Quel nu féminin est acceptable dans l’art ? Une statue symbole de lutte féministe peut-elle véhiculer un message contraire. Tout semble être question d’époque, de concept, et de point de vue.
Par Guillaume Lemoine
Voilà la courte histoire d’une statue de 2,25 mètres qui fut installée entre le 14 octobre 2020 et le 30 avril 2021, face à la Cour pénale de New York dans le Collect Pond Park de Lower Manhattan, où a été jugé Harvey Weinstein le producteur américain condamné le 24 février 2020 à vingt-trois ans de prison pour viols et agressions sexuelles. Symbole de la lutte contre les violences sexuelles, l’œuvre réalisée en 2008 par Luciano Garbati a fait débat lors de son installation.
Il s’agit d’une version moderne du mythe grecque qui célèbre le héros Persée debout sur le corps de Méduse et qui en brandit la tête tranchée. Rappelons que cette Gorgone (qui avait auparavant une apparence de belle jeune femme) a été violée par Poséidon dans le temple de la déesse de la guerre. Athéna offensée d’avoir vu son temple souillé, transforme la victime en Méduse et ses tresses se muent en une multitude de serpents. Elle récupère le don de pétrifier les hommes qui osent soutenir son regard. Méduse, punie pour un crime qu’elle n’a pas commis mais subi, est ainsi condamnée à la solitude, au silence et à la colère après son viol.

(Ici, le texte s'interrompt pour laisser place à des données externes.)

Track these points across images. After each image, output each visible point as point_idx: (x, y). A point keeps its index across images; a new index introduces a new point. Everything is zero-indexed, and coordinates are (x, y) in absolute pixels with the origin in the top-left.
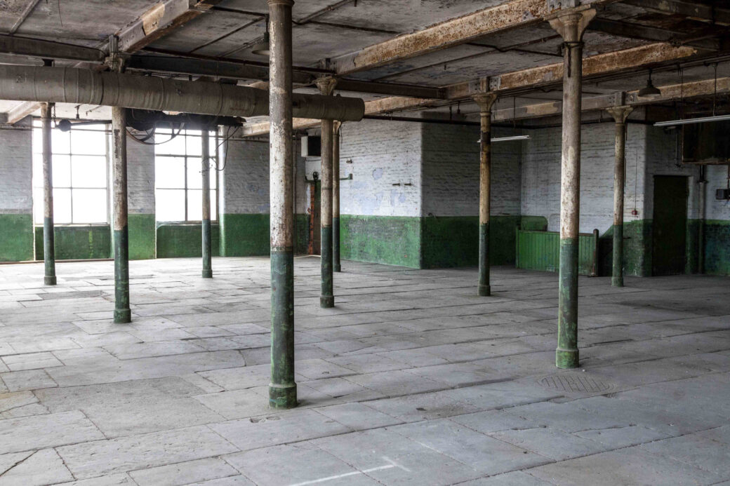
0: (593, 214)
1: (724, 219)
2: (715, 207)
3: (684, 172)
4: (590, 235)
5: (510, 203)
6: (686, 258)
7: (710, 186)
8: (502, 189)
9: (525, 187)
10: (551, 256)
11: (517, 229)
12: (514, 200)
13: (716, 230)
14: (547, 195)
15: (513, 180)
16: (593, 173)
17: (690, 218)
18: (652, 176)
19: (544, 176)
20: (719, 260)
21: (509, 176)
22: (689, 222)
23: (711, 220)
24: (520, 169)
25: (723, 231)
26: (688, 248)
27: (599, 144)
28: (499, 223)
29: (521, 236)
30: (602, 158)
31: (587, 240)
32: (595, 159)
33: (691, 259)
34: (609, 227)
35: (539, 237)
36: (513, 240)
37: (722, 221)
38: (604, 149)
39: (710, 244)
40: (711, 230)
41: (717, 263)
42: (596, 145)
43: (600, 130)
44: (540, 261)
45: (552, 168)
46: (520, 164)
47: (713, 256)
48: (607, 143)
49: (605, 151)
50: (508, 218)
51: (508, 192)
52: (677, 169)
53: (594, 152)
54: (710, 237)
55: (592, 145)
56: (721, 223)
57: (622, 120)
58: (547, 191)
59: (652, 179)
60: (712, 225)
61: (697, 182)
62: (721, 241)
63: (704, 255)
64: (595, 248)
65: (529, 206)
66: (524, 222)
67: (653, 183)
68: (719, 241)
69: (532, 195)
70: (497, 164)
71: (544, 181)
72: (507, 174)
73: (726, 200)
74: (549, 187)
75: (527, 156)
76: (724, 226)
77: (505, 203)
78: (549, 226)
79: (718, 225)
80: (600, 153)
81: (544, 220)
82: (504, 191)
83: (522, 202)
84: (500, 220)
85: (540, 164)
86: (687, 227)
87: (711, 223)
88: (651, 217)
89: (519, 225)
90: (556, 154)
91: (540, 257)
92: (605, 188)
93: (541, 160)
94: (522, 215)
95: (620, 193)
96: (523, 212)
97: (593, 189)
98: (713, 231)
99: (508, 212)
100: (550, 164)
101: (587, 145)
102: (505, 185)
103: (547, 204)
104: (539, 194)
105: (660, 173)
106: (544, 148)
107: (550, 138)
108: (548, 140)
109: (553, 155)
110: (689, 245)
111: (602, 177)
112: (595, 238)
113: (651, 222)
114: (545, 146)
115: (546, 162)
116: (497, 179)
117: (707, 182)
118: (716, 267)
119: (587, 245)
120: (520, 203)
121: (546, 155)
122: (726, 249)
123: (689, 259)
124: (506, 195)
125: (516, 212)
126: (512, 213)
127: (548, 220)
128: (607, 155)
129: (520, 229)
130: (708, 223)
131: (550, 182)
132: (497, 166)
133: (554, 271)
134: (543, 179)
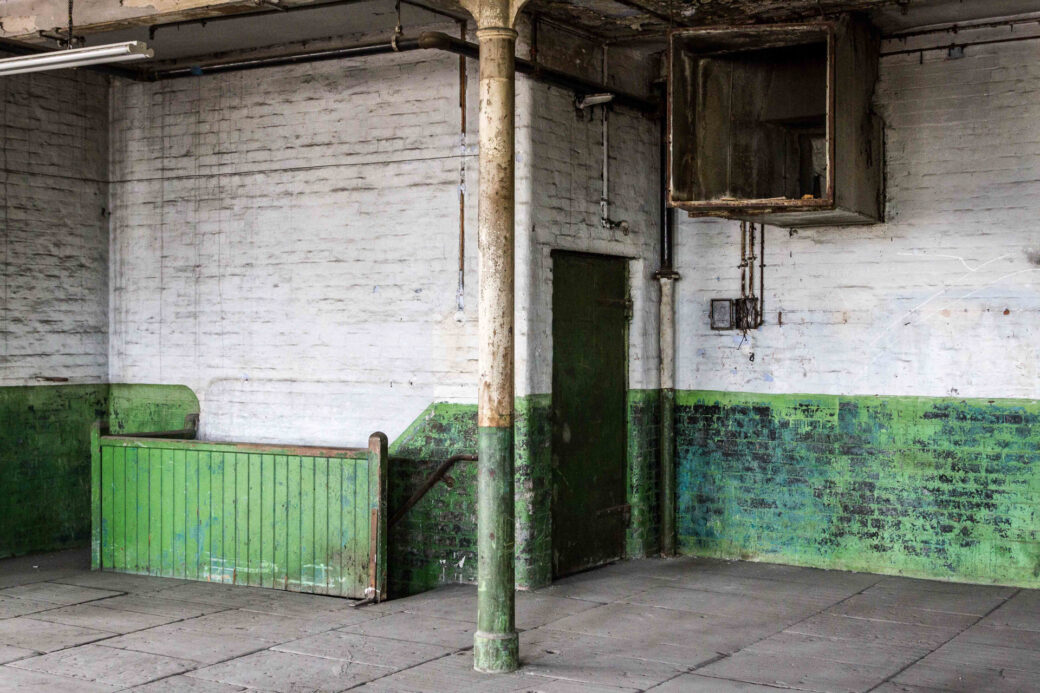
0: (351, 377)
1: (732, 389)
2: (703, 353)
3: (623, 246)
4: (358, 454)
5: (74, 343)
6: (630, 509)
7: (685, 289)
8: (39, 294)
9: (118, 289)
10: (217, 529)
11: (94, 435)
12: (83, 331)
13: (709, 421)
14: (195, 315)
15: (82, 266)
16: (351, 241)
17: (638, 387)
18: (547, 250)
19: (183, 254)
20: (719, 512)
21: (68, 251)
22: (634, 399)
23: (690, 392)
24: (105, 231)
25: (731, 426)
26: (634, 477)
27: (372, 148)
28: (31, 408)
29: (112, 458)
30: (381, 191)
31: (348, 470)
32: (356, 195)
33: (642, 512)
34: (408, 422)
35: (172, 457)
36: (81, 468)
37: (725, 394)
38: (386, 164)
39: (690, 463)
40: (693, 420)
41: (715, 523)
42: (358, 148)
43: (372, 101)
44: (179, 544)
45: (215, 227)
46: (104, 213)
47: (702, 500)
48: (399, 144)
49: (392, 169)
50: (62, 392)
51: (64, 307)
52: (606, 233)
53: (352, 172)
54: (690, 443)
55: (345, 148)
56: (725, 402)
57: (506, 18)
58: (197, 302)
59: (549, 262)
60: (697, 407)
61: (654, 277)
62: (726, 455)
63: (675, 497)
64: (376, 499)
65: (134, 351)
66: (120, 402)
67: (550, 276)
68: (718, 455)
69: (146, 315)
70: (20, 207)
71: (183, 270)
72: (57, 245)
73: (736, 332)
74: (203, 288)
75: (129, 187)
76: (734, 410)
77: (53, 342)
78: (202, 420)
79: (716, 408)
80: (374, 176)
81: (185, 396)
82: (47, 302)
83: (113, 340)
84: (33, 400)
85: (171, 213)
86: (630, 416)
87: (692, 402)
88: (546, 388)
89: (103, 414)
90: (224, 181)
91: (179, 529)
92: (394, 293)
93: (173, 202)
94: (113, 380)
95: (504, 299)
96: (116, 372)
97: (352, 294)
98: (701, 424)
99: (65, 374)
100: (204, 215)
101: (329, 151)
102: (53, 283)
103: (197, 344)
104: (169, 312)
105: (567, 244)
106: (185, 162)
107: (205, 128)
108: (197, 134)
109: (214, 181)
110: (636, 471)
111: (381, 257)
112: (376, 461)
113: (546, 403)
114: (187, 155)
115: (191, 206)
116: (22, 261)
117: (677, 278)
118: (710, 533)
119: (348, 486)
120: (105, 341)
121: (190, 183)
122: (742, 479)
123: (636, 512)
124: (55, 316)
125: (93, 371)
126: (78, 375)
127: (201, 397)
128: (396, 181)
129: (105, 431)
130: (682, 402)
131: (206, 272)
132: (21, 215)
133: (229, 580)
134: (180, 263)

L’artiste d’origine italo-argentine a voulu inverser les rôles en réalisant une Méduse triomphante qui tient dans sa main la tête coupée de Persée en opposition à la célèbre statue de Benvenuto Cellini exposée sur la piazza della Signoria à Florence. Il s’agissait de dénoncer à sa manière les violences sexistes et sexuelles. L’œuvre était ainsi destinée à soutenir les revendications légitimes des femmes pour une meilleure justice. En 2018, les images de cette statue de Méduse avaient envahi le web. Elle était alors devenue le symbole de la rage et des luttes féminines… avant de se retourner contre elle, deux ans plus tard, et véhiculer le contraire une fois installée temporairement à Manhattan.
Diverses féministes ont dénoncé le fait que l’œuvre destinée à honorer le mouvement #MeToo, ait été créée par un homme, de surcroit de race blanche alors que le mouvement avait été lancé en 2007 par Tarana Burke une femme afro-américaine. D’autres ont clairement dénoncé la violence de la représentation donc du message. Les femmes victimes ne veulent pas se venger mais veulent simplement la justice. D’autres encore considèrent qu’il aurait fallu trancher la tête de Poséidon et non de Persée.
Les autres critiques correspondent plus au fait que l’œuvre reprend des projections masculines et hétérosexuelles (male gaze). Alors que Méduse, créature mythologique, est décrite comme très laide dans les Métamorphoses d’Ovide, celle créée par Garbati a des proportions de mannequin. Son corps ressemble plus à celui d’une femme sortie d’une publicité qu’à une représentation réaliste. Les critiques portent également sur sa nudité. Car pour certaines féministes Méduse est ici représentée entièrement nue sans raison apparente. Or, dans le domaine artistique, cette nudité à notre époque pose problème, car pour certaines, les représentations féminines nues, deviennent plus des objets du désir masculin que des sujets en tant que tels.
Autre critique, qui peut sembler en totale opposition par rapport à la précédente : le corps féminin ici représenté est peu sexualisé. Le sexe de la statue est à peine visible, presque effacé. Cette frilosité, voire absence de lisibilité pourrait être une nouvelle façon de montrer comment les femmes n’ont pas atteint la parité avec les hommes. La statue inverse montre le pénis de Persée, mais montrer le sexe d’une femme semblerait, pour les détractrices, toujours effrayant ! Une dernière critique correspond à son pubis imberbe. Les critiques soulignent donc qu’une fois de plus, l’œuvre correspond à un fantasme masculin plutôt qu’à une certaine réalité ; ce qui à leurs yeux, pour une statue qui se veut féministe, est plutôt gênant.
Sexiste ou pas suffisamment sexualisée, adulée ou critiquée… cette statue et sa symbolique ne laissent donc pas indifférent et permet de nous interroger sur les intentions des un.e.s et des autres, qu’elles soient explicites ou inconscientes.